How Much Should You Pay to Protect Your Portfolio?

The stock market seems to have peaked and may be ready for a substantial correction. How much should you pay in terms of lost opportunity in order to protect your portfolio? Bloomberg writes that many investors are moving from stocks to bonds which they describe as a bear market signal.

Risks are stacking up for markets attempting to recover from the latest provocation by North Korea and the mounting damage of Tropical Storm Harvey.

Citigroup Inc. strategists including Jeremy Hale cite “worrying developments” that may signal the approach of a correction in stocks, while Commerzbank AG finds growing evidence of bearish sentiment in bond funds.

They cite the increased number of puts versus calls in the options market, technical factors that typically precede market corrections and an increased appetite for bonds, especially government debt.

Equity investors are willing to pay more for protection against losses than gains. So-called equity implied volatility skews are above the 10-year average, according to the Commerzbank strategists. This implies they are willing to pay more for downside protection than upside potential compared to the last decade.
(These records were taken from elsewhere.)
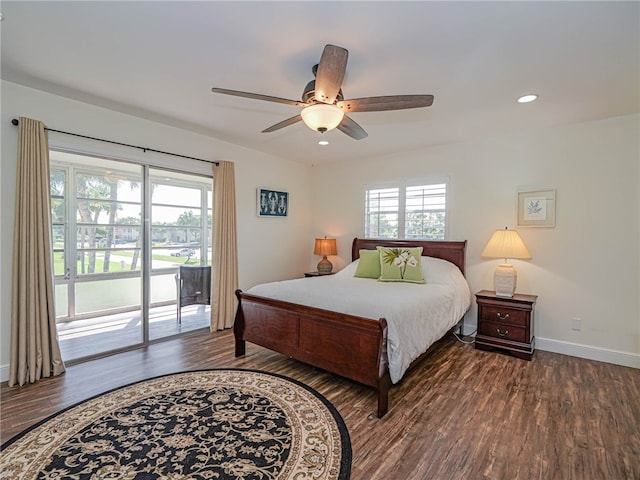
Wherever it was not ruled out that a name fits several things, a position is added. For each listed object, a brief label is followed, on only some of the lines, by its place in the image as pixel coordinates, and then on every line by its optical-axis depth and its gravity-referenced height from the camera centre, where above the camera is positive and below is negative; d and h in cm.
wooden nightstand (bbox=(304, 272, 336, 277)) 517 -67
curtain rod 277 +95
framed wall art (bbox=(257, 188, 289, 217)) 495 +50
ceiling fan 194 +91
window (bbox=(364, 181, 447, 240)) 450 +36
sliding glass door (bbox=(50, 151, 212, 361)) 352 -17
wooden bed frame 238 -91
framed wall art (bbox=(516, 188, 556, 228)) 368 +33
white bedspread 248 -60
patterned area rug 179 -133
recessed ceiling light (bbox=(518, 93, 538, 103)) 283 +125
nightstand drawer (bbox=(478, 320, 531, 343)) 351 -108
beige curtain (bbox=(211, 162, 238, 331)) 427 -22
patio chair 436 -74
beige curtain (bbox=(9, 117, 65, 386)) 276 -30
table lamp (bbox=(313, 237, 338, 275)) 532 -29
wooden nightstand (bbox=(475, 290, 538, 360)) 348 -99
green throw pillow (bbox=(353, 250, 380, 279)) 420 -41
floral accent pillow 382 -38
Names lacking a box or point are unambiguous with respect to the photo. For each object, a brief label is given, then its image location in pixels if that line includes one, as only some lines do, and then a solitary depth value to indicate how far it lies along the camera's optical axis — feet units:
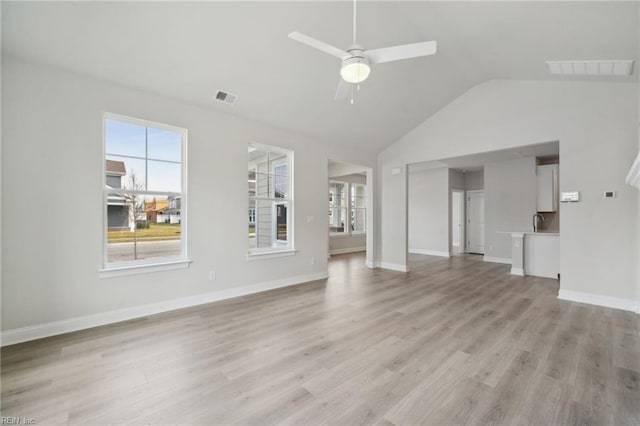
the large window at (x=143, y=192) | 11.29
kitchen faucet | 21.27
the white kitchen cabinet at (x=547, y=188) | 20.63
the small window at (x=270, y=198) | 15.87
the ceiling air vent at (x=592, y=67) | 11.41
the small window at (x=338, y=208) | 30.78
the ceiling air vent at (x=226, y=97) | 12.86
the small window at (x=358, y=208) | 32.35
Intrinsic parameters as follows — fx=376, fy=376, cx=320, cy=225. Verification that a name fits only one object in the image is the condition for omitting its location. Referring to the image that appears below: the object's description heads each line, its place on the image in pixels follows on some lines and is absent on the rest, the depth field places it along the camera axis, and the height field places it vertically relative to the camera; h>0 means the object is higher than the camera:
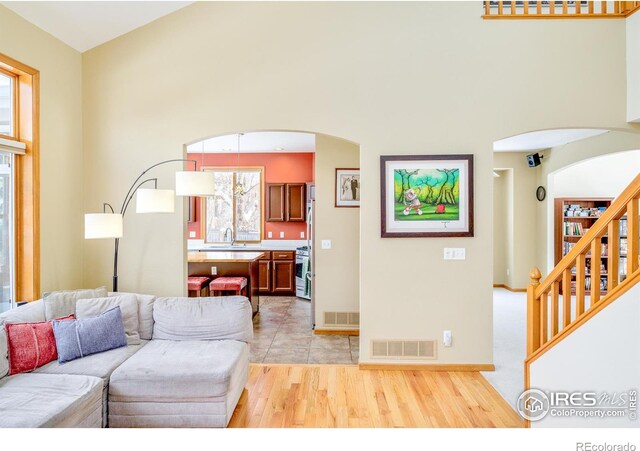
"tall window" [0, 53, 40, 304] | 3.20 +0.32
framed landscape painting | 3.65 +0.28
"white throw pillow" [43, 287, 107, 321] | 3.07 -0.64
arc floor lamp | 3.17 +0.21
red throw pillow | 2.63 -0.87
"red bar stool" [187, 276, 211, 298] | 5.02 -0.81
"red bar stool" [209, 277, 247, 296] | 5.04 -0.82
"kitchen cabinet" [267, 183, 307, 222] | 7.73 +0.45
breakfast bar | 5.33 -0.62
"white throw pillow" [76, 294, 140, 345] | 3.14 -0.72
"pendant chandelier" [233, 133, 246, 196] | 7.04 +0.67
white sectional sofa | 2.22 -1.03
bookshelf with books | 6.78 +0.05
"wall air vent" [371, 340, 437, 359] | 3.69 -1.23
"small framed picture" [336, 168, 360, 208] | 4.87 +0.47
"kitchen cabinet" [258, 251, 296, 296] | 7.21 -0.95
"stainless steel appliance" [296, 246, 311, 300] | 6.67 -0.91
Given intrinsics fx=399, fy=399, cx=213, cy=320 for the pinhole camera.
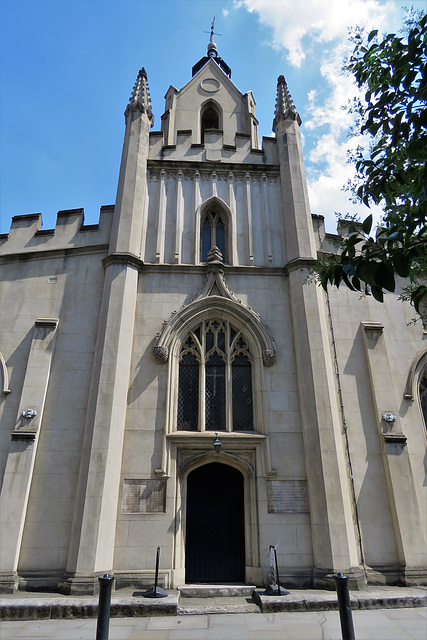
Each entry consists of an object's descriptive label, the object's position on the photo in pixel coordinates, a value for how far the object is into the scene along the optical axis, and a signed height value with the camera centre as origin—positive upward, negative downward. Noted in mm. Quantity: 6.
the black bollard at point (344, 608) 5536 -1032
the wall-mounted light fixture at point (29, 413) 10750 +2711
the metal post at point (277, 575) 8656 -952
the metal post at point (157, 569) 8469 -829
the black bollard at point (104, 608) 5610 -1044
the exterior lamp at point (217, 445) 10352 +1871
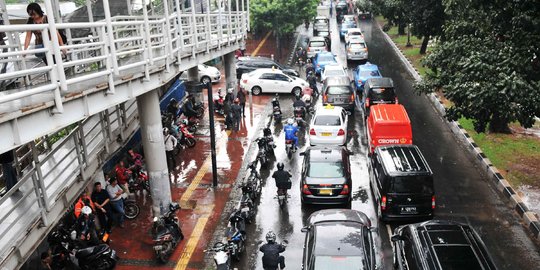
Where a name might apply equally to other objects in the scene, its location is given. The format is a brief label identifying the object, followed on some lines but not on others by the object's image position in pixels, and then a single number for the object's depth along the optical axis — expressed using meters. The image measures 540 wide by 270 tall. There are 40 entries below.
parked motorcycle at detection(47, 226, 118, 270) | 10.40
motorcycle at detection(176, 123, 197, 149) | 17.79
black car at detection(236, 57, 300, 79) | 29.45
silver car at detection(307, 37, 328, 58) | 34.37
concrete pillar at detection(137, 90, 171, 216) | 12.22
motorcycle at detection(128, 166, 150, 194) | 14.02
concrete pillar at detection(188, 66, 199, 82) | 23.33
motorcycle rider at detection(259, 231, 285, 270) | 9.73
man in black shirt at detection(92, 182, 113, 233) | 11.75
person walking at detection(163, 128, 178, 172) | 15.92
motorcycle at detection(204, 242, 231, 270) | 9.67
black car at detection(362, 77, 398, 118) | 20.59
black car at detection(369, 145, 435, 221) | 11.91
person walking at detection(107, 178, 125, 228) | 12.33
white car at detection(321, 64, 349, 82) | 26.00
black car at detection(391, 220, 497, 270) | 8.60
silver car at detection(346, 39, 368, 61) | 33.22
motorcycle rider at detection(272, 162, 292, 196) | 13.32
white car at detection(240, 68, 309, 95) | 25.45
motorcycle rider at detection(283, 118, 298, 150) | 17.19
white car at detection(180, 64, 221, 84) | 27.57
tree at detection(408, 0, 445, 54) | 24.55
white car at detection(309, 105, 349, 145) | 17.23
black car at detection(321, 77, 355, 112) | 21.45
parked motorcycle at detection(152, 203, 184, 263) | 10.94
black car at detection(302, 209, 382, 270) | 8.91
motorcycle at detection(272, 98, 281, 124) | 21.08
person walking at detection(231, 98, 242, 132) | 19.80
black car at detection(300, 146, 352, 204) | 13.02
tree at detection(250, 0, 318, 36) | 34.62
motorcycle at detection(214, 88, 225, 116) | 22.38
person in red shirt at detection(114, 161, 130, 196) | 13.47
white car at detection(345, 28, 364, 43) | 37.64
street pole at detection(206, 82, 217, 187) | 14.38
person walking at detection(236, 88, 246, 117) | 21.59
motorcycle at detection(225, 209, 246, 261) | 10.88
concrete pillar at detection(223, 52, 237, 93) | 23.89
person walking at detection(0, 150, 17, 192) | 9.17
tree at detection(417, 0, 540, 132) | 11.31
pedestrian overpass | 6.71
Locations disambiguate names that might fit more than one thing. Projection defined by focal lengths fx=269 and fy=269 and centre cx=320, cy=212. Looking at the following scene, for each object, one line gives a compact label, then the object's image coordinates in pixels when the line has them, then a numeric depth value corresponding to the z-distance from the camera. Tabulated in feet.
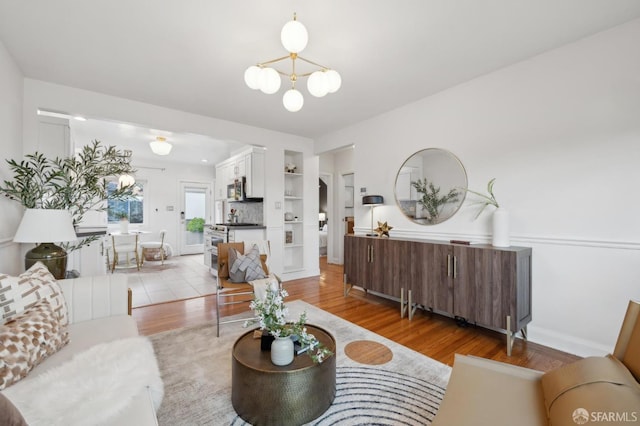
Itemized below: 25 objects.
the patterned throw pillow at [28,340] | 3.70
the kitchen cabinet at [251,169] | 16.39
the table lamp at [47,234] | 6.75
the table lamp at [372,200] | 12.62
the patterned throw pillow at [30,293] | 4.68
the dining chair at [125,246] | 18.67
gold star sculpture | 12.22
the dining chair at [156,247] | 20.13
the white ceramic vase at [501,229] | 8.65
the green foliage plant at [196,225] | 26.50
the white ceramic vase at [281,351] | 5.08
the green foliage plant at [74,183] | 7.92
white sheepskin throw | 3.05
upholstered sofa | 3.21
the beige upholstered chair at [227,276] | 9.96
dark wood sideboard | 7.91
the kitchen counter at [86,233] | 10.31
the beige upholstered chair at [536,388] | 2.71
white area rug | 5.26
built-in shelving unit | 17.43
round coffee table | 4.80
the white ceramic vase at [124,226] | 19.77
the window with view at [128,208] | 22.89
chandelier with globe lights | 6.66
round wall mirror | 10.45
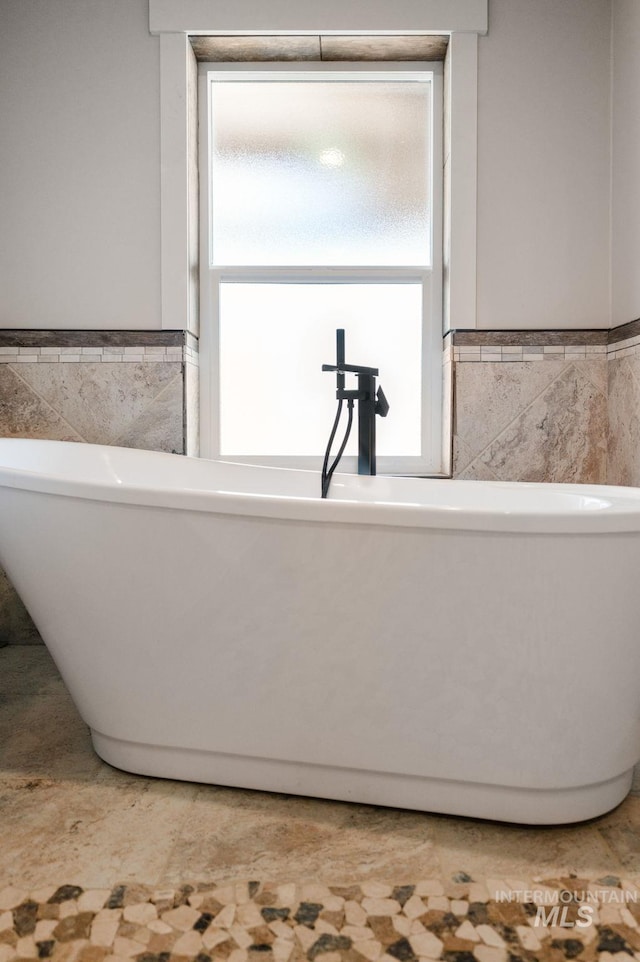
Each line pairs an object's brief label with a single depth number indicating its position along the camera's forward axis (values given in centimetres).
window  253
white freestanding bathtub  116
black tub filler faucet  190
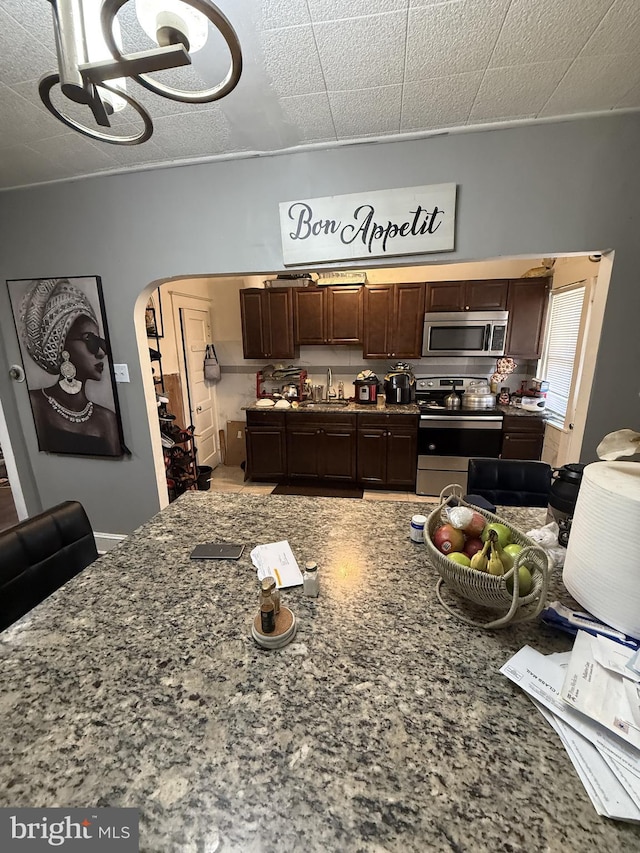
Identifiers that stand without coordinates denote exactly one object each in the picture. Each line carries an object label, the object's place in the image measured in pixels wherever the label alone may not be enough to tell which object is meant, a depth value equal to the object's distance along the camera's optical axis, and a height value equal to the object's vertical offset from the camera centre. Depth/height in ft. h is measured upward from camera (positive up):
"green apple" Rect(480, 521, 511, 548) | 3.23 -1.75
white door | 13.19 -1.58
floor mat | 12.45 -5.19
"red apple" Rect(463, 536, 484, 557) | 3.28 -1.88
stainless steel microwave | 11.50 +0.26
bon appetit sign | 6.17 +2.08
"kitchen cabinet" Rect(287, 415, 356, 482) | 12.23 -3.60
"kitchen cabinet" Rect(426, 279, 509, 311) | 11.43 +1.45
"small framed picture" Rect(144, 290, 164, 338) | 10.36 +0.79
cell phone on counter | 3.96 -2.31
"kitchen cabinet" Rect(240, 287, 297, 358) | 12.66 +0.74
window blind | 10.26 -0.18
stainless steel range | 11.23 -3.17
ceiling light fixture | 2.19 +1.91
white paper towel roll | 2.64 -1.60
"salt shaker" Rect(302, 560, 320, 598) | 3.34 -2.19
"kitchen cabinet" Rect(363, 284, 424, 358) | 11.95 +0.72
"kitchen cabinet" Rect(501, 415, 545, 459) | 11.09 -2.97
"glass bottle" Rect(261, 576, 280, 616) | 2.81 -1.89
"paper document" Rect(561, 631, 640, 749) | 2.11 -2.21
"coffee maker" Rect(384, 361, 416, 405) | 12.45 -1.54
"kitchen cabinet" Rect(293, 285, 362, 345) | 12.36 +0.96
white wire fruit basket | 2.64 -1.89
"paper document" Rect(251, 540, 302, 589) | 3.59 -2.32
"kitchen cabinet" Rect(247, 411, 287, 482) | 12.65 -3.63
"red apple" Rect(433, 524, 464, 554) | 3.25 -1.80
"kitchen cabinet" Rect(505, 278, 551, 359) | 11.29 +0.78
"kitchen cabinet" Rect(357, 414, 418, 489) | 11.75 -3.56
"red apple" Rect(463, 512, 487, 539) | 3.37 -1.73
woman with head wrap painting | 7.88 -0.40
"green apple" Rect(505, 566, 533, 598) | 2.82 -1.88
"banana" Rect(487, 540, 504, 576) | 2.85 -1.78
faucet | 13.96 -1.78
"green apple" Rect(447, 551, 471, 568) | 3.03 -1.85
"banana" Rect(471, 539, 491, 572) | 2.94 -1.79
Investors have stayed in an overpriced market because they believed that economic conditions would improve and because earnings kept improving for stocks like the FANG tech darlings. But there comes a time when enough is enough. And those who are willing to forego that last iota of opportunity in exchange for portfolio protection typically preserve their gains and can reenter the market looking for bargains after a correction plays out. How much should you pay in terms of lost opportunity to protect your portfolio?

Sectors at Risk

Who would have thought that Hurricane Harvey would rise to a category 4 as it hit shore and that it would park itself over the Texas coast dropping several feet of rain on some areas? In an overpriced market it only takes an isolated but significant event to hurt stocks. The Los Angeles Times notes that insurers and energy stocks have been hit by the storm.

Insurance companies and oil drillers stumbled while refineries rose along with gasoline prices.

Investors mostly focused on Harvey, initially a hurricane before becoming a tropical storm, which continues to hit parts of the Gulf Coast with historically heavy rains. Large parts of the energy and petrochemical industries are based there, and companies with a lot of stores in the area stand to lose business. Although gas-price spikes will be temporary, other effects of the storm will last years.

“There will be ripple effects that everyone is going to feel,” said Jack Ablin, chief investment officer for BMO Capital Markets. He said that could include higher insurance premiums, as the storm is likely to cause tens of billions of dollars in flood damage. Ablin added that the storm might also affect interest rates, as the Federal Reserve might hesitate to raise rates if officials think the storm will slow the economy significantly.

Investing in a rising market becomes self-sustaining. Stocks go up because they went up and new buyers expect more of the same. So long as earnings are reasonable this can go on until the market is overpriced by measures of intrinsic stock value. Considering an already overpriced market there are two options to protect your portfolio. One is to buy put options at increasing prices as everyone is doing that now. The other is to buy secure bonds before the prices go up due to increased buying by those fleeing a collapsing stock market.